Une fois dénoncés les mensonges derrière les promotions de ces nouvelles technologies qui cherchent à nous couper de notre nature, une fois pointé du doigt le malheur de nos contemporains, il nous faut leur proposer des alternatives fonctionnelles. C’est ici qu’il faut affirmer haut et fort qu’il n’y a aucune fatalité dans les orientations techniques qu’ont prises la science et la technique modernes. L’invention, puis l’utilisation et la démocratisation de ces techniques sont le fruit de choix politiques. D’autres choix politiques nous permettraient de leur opposer une direction différente de la recherche et de la technique, et de proposer aux souffrances de nos contemporains des solutions adéquates. Or pour que ces alternatives soient justes et fonctionnelles, elles devront être fondées sur une vision de l’homme, de la société et de leurs finalités respectives justes. Il nous faut donc d’abord et avant tout nous mettre d’accord sur l’anthropologie que nous voulons opposer aux promoteurs de l’artificialisation de la vie humaine.

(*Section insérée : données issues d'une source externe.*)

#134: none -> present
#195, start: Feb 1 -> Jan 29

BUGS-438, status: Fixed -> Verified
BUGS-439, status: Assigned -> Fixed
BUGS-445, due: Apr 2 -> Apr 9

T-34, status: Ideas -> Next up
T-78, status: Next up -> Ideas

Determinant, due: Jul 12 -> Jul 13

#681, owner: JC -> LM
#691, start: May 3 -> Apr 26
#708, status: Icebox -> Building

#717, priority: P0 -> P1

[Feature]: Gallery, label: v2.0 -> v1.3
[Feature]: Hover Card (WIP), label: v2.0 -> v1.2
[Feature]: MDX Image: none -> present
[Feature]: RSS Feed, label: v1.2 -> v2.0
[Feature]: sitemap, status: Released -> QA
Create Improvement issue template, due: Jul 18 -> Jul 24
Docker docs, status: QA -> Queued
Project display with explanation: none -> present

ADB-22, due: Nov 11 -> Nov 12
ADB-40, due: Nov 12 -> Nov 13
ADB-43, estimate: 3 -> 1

Je souhaite pour ma part pour nos enfants un avenir différent de celui que je vous ai exposé en introduction. Je souhaite un avenir basé sur une vision juste de l’homme, celle d’un homme en lien, dans lequel se mêlent intimement nature et culture. Mon éthique politique, ce sont les lois naturelles – ces lois, à distinguer des lois de la nature – qui permettent à toute société de perdurer et qui assurent sa stabilité. C’est au nom du Bien Commun et dans le respect de ces lois que nous devons orienter la recherche scientifique et les enjeux économiques qui l’accompagne. Le Bien Commun, ce n’est pas le bonheur isolé de quelques personnes qui peuvent se payer un bébé sur mesure, mais c’est la fertilité de toute une société, sa capacité à protéger les plus faibles et les plus vulnérables à tous les niveaux, à faire corps avec les souffrances des uns et des autres non pas en leur offrant des solutions faciles et mensongères, mais en acceptant de rendre cette souffrance féconde pour tous.